▶ [FRAGMENTO DE TEXTO]:

════════

La neurología nos explica que la curiosidad mantiene la salud de nuestro cerebro y previene su deterioro. Si es la primera fortaleza humana, no en vano la segunda es el amor por el conocimiento. La curiosidad actúa como impulsora del aprendizaje.
El ser humano está diseñado para ser curioso. No hay duda. Somos seres inquisitivos que nos hacemos preguntas poderosas desde niños y, si no percibimos sus “regalos” en edad adulta, es porque la tenemos dormida. Pero no hay que alarmarse, pues la curiosidad se potencia, se trabaja y se desarrolla.
Las investigaciones del neurocientífico Matthias Grüber no solo son clarificadoras al respecto, sino que su contenido debería compartirse entre los padres, madres, maestros y profesores, para activar el aprendizaje de los más pequeños.
Matthias Gruber ha estudiado el cerebro a través de tomografías computerizadas (una clase de escáner) para detectar qué áreas de este se activan cuando entra en “modo curiosidad”: son el núcleo caudado izquierdo, las circunvoluciones del hipocampo y el córtex prefrontal. O de otra forma, las zonas que activan el aprendizaje, la motivación y la memoria.
No solo en niños y adolescentes, la curiosidad es el motor del aprendizaje también en edad adulta, por ello cualquier formador debe de estimularla si desea que su materia llegue a su audiencia.
Tomografía computerizada del cerebro.
En su estudio, Grüber veía cómo los participantes aprendían mucho mejor cuando sentían curiosidad por saber la respuesta a las preguntas que él les hacía; es decir, eran mucho mejores en el aprendizaje de dicha respuesta. Y una vez que había despertado su curiosidad, lo eran en cualquier información ajena al objeto de la misma.
En esas mentes curiosas se detectaba, también, un aumento de la actividad en las áreas de recompensa porque se estimulaba la secreción de neurotransmisores, en especial de dopamina. De otra manera: esa sensación de euforia y alegría que alcanzamos cuando resolvemos un problema o averiguábamos algo que desconocíamos. Además, en las personas más curiosas la actividad de su hipocampo era mayor (la parte del cerebro relacionada con los nuevos recuerdos y el aprendizaje).

════════

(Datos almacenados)

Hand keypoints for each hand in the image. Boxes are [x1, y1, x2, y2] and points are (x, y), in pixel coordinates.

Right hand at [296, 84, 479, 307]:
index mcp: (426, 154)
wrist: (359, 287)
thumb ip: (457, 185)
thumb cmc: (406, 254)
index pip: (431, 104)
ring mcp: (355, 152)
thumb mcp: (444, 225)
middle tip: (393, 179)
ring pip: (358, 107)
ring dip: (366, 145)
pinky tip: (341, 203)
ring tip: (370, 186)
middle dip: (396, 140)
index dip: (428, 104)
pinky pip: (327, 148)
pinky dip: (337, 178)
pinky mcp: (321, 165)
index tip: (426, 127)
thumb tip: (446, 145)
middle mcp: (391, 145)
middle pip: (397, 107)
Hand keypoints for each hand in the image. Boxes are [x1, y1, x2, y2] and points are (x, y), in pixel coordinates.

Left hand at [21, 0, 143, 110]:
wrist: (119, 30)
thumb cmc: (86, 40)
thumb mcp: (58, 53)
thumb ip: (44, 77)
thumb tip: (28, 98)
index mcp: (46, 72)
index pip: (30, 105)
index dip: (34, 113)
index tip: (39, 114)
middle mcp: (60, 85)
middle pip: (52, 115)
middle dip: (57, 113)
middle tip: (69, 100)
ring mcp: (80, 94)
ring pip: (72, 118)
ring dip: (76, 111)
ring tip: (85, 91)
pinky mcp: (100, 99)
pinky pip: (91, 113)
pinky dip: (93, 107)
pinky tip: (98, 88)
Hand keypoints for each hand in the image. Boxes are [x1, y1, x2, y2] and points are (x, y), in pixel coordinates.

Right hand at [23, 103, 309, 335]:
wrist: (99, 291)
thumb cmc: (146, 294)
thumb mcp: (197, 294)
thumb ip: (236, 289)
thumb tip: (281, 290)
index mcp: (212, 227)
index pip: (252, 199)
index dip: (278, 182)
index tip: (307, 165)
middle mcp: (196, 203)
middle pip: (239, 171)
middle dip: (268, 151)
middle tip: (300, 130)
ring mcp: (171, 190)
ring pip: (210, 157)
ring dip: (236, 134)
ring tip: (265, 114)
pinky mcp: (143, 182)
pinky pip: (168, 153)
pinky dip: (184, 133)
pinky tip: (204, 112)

════════

▶ [EJERCICIOS PROPUESTOS]:
**1.** Responda estas preguntas sobre el texto acerca de la curiosidad:
(a) ¿Cuál se señala como la segunda fortaleza humana?
(b) ¿Qué áreas del cerebro se activan cuando este entra en «modo curiosidad»?
(c) ¿Qué neurotransmisor se menciona en especial?
**2.** Reproduzca fielmente el pasaje del texto sobre la curiosidad que va desde "El ser humano" hasta "y la memoria.", ambos incluidos.
**3.** Prosiga el texto sobre la curiosidad y el cerebro a partir de su última oración.

▶ [RESPUESTAS NUMERADAS]:
**1.**
(a) El amor por el conocimiento.
(b) El núcleo caudado izquierdo, las circunvoluciones del hipocampo y el córtex prefrontal.
(c) La dopamina.

**2.**
El ser humano está diseñado para ser curioso. No hay duda. Somos seres inquisitivos que nos hacemos preguntas poderosas desde niños y, si no percibimos sus “regalos” en edad adulta, es porque la tenemos dormida. Pero no hay que alarmarse, pues la curiosidad se potencia, se trabaja y se desarrolla.
Las investigaciones del neurocientífico Matthias Grüber no solo son clarificadoras al respecto, sino que su contenido debería compartirse entre los padres, madres, maestros y profesores, para activar el aprendizaje de los más pequeños.
Matthias Gruber ha estudiado el cerebro a través de tomografías computerizadas (una clase de escáner) para detectar qué áreas de este se activan cuando entra en “modo curiosidad”: son el núcleo caudado izquierdo, las circunvoluciones del hipocampo y el córtex prefrontal. O de otra forma, las zonas que activan el aprendizaje, la motivación y la memoria.

**3.**
El hipocampo se relaciona con los nuevos recuerdos y el aprendizaje. Foto: Shutterstock
Es un hecho irrefutable: las personas curiosas aprenden mejor.
Me gusta decir que el “modo curiosidad” es aquel estado del cerebro donde tiene más probabilidades de aprender y retener información, incluso si esa materia no es de particular interés o importancia.
Gracias a ese motor del aprendizaje que es la curiosidad prestamos atención con más intensidad, nos concentramos y adquirimos más conocimientos, ampliando la capacidad de memorización, algo esencial para aprender y desaprender, lo que nos permite ir acumulando conocimientos hasta el final de nuestros días.
I Cuando los padres y madres, en mis conferencias sobre curiosidad o en los talleres de habilidades de comunicación, me preguntan cómo despertar en sus hijos las ganas de aprender, les sugiero que estimulen antes su curiosidad.
Se trata de que recuperen la gran fortaleza que empezaron a manifestar en el vientre materno -allí los embriones curiosean los límites y las formas de su propio cuerpo- o siendo ya bebés, pues ella les empuja a identificar los rasgos de sus padres, diferenciándolos de otros seres humanos.
¿Acaso no recordáis el modo en que los bebés movían la cabeza ante cualquier ruido o estímulo? Los movimientos rápidos a su alrededor y el roce de la piel ajena es lo que más cautiva la atención del recién nacido.
Es fácil intuir la relación entre motivación y memoria. Basta recordar cómo se ha atrapado nuestra atención, es decir esa predisposición que ha activado la curiosidad como motor del aprendizaje, la apertura ante esa disciplina que ignorábamos y cómo la recordamos después.
Bien en el aula o en el trabajo, asimilar la materia “aburrida” es farragoso, algo a lo que cualquier ser humano -tenga diez o sesenta años-, se resiste, por eso hay que aprovechar el poder de la curiosidad en los estudiantes y en los trabajadores.
Primero llevando su atención, de manera natural, hacia lo que están orientados a aprender, y después enfocándolos hacia lo que el profesor o el directivo desea trasladarles.
Potenciar la curiosidad es altamente beneficioso, ya que involucra aspectos cognitivos, emocionales y conductuales del ser humano. Todos orientados al descubrimiento y a la novedad, donde la persona accede a niveles de información y experiencia que antes no estaban a su alcance.
Es curioso comprobar cómo la psicología evolutiva y la neurociencia validan lo que profesores y profesoras ya sabían de forma intuitiva, ¿verdad?
Cuando los niños y las niñas avivan su curiosidad en el aprendizaje retienen todo muchísimo mejor, lo recordarán mejor y se sentirán muy bien.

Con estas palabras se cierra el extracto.